(Data excerpts)
# # # # # # #

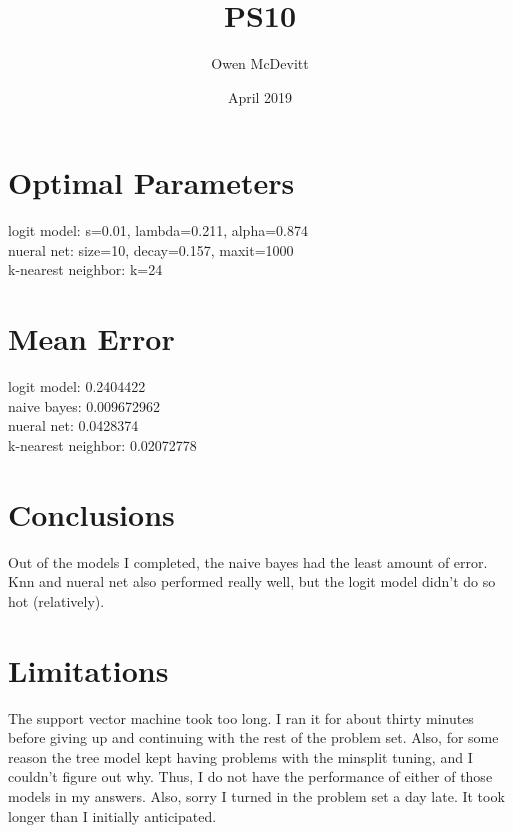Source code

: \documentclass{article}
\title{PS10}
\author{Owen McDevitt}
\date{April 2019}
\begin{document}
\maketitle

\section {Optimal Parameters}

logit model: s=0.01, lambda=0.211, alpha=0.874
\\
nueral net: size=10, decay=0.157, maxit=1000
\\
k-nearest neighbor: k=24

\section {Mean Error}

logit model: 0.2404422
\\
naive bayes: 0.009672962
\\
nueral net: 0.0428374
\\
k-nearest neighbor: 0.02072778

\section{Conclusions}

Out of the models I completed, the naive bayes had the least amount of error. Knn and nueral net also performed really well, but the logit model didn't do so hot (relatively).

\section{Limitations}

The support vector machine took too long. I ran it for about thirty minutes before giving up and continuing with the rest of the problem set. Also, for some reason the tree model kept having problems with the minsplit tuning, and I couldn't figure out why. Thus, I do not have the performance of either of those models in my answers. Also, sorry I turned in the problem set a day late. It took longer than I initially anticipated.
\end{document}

# # # # # # #

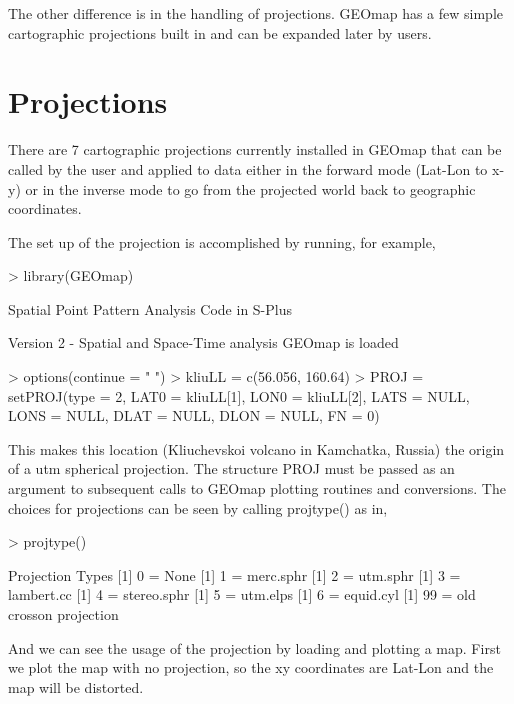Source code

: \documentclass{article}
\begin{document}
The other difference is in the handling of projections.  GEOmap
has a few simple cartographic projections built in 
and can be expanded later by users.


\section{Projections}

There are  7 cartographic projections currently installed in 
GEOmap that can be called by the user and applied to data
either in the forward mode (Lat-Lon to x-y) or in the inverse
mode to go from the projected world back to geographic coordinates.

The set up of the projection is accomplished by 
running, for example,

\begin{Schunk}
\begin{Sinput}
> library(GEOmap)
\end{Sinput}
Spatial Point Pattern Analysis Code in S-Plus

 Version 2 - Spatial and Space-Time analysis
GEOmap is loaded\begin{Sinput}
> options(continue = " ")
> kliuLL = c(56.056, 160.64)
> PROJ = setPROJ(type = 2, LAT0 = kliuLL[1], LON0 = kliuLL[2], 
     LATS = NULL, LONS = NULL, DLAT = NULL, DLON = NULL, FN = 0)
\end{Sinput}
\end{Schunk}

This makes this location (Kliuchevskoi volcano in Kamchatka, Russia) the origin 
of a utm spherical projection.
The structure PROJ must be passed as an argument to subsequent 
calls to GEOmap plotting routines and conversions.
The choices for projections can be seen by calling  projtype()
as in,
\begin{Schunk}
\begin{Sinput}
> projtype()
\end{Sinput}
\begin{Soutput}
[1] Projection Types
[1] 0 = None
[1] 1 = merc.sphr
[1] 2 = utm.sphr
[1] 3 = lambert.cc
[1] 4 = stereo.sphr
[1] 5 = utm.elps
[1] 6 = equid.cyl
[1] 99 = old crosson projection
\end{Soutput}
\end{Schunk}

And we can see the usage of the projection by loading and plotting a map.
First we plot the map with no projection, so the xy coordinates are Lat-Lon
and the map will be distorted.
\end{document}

# # # # # # #

◆ **TASK ITEM**: Counting only lines that contain the word "GEOmap", give the number found in the data, and nothing else.

◆ **EXERCISE RESULT**: 5